**Description of the task:** Go over the entries and report the lines where the word "access" occurs.

Data extracted from a collection:
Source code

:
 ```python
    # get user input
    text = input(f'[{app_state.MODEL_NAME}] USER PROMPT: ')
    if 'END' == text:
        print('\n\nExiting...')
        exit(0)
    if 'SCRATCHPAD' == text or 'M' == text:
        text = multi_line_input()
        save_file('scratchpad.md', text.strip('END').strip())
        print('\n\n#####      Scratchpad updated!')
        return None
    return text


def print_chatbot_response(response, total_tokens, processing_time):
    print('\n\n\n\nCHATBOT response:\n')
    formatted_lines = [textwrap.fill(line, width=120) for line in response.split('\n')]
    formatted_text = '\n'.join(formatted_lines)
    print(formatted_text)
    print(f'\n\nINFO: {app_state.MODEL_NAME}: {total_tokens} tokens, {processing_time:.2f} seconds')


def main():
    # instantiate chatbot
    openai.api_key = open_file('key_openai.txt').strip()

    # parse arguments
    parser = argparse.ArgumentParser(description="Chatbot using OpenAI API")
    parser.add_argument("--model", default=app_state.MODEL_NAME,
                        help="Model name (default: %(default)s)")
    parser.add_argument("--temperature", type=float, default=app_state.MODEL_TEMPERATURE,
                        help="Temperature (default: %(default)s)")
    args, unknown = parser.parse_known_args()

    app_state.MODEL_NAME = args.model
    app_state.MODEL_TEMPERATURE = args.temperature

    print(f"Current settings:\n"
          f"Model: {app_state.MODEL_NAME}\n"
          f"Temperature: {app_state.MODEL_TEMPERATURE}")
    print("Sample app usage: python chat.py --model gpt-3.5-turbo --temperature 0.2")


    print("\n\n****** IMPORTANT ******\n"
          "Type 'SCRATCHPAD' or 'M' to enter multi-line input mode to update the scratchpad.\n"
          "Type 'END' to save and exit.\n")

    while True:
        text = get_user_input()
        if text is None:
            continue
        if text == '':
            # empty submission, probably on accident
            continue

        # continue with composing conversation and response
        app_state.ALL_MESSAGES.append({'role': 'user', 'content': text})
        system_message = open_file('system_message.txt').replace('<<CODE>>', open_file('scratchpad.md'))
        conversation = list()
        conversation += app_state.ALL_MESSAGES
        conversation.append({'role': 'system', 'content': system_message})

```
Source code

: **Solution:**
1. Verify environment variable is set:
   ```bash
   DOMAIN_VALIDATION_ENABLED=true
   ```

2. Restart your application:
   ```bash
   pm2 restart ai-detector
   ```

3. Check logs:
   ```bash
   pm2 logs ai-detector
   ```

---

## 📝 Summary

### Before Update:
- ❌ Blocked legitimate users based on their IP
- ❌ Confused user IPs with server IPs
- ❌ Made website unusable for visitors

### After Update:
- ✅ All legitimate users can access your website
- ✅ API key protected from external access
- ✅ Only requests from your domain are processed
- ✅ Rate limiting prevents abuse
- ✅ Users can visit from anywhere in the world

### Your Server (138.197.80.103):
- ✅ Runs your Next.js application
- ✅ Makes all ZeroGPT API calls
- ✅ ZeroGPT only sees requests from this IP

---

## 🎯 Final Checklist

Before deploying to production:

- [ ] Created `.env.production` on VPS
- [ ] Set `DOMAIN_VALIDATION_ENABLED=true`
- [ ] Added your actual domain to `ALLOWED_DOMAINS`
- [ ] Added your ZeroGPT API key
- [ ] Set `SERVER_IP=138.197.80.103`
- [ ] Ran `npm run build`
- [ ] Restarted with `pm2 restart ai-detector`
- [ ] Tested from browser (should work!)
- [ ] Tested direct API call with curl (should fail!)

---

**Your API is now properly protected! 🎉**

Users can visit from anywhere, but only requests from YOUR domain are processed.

**Expected answer:**
- ✅ All legitimate users can access your website
- ✅ API key protected from external access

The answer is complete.